# [ENTRIES SUPPLIED]
>>>>>

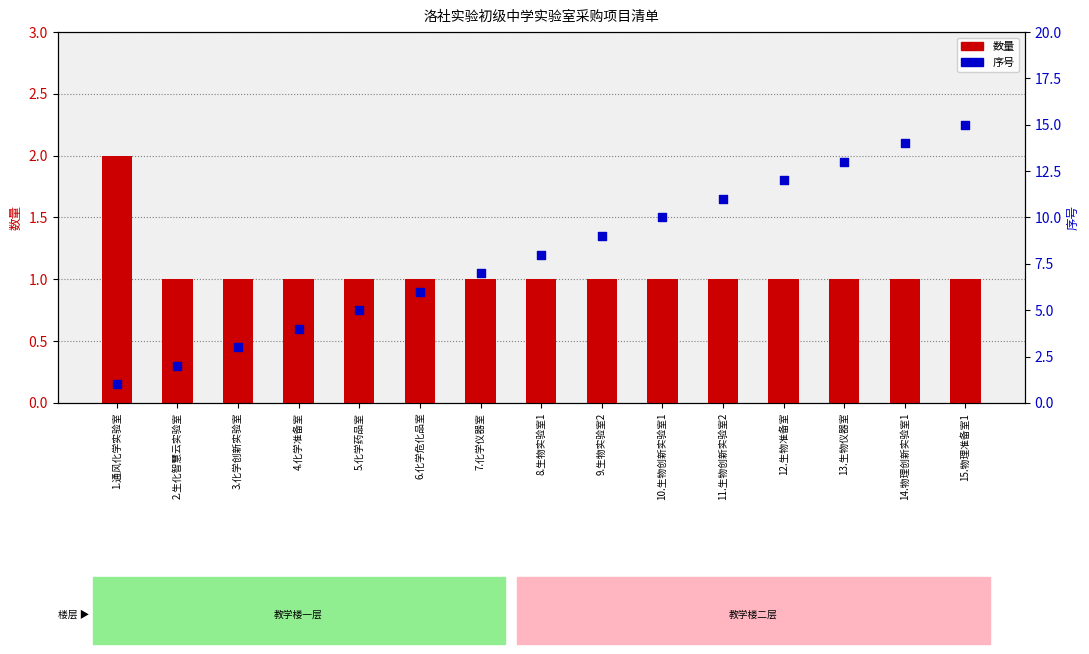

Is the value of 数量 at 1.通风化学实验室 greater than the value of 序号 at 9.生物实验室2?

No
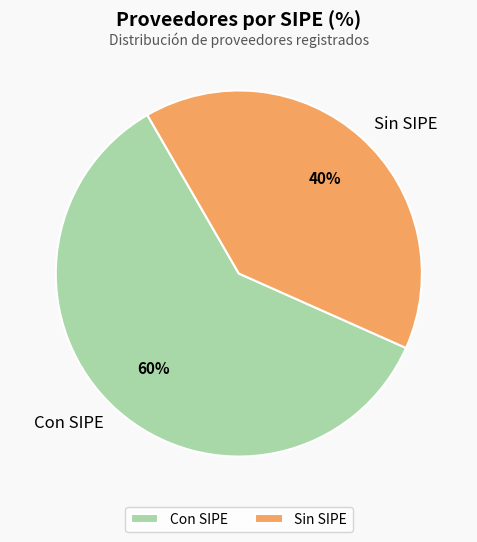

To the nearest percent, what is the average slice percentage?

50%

<<<<<
>>>>>

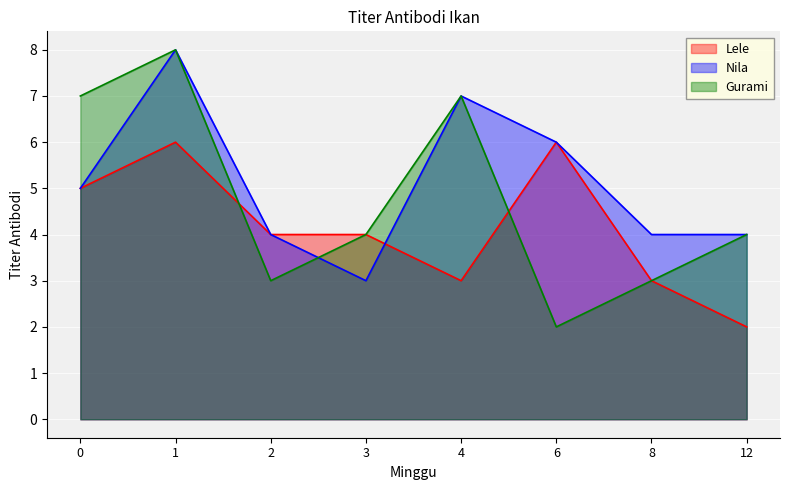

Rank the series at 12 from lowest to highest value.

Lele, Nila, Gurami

<<<<<
>>>>>

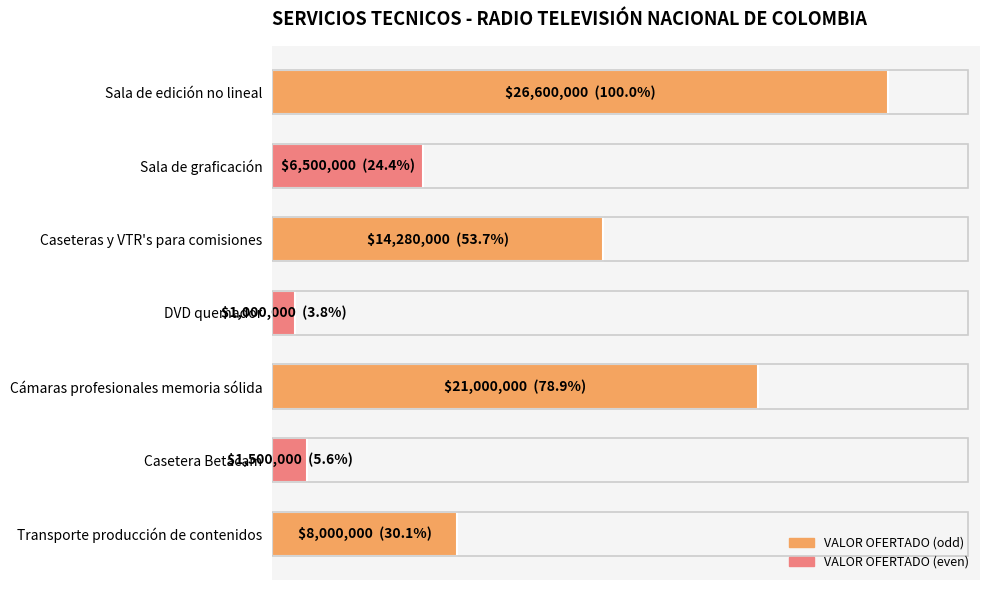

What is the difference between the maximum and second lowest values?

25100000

<<<<<

Print the part of the listing that opens with the line containing "Is the value" and closes with the line containing "To the nearest", keeping both of those lines. Omit the pictures from your answer.

# [EXERCISE OUTPUT]
Is the value of 数量 at 1.通风化学实验室 greater than the value of 序号 at 9.生物实验室2?

No

To the nearest percent, what is the average slice percentage?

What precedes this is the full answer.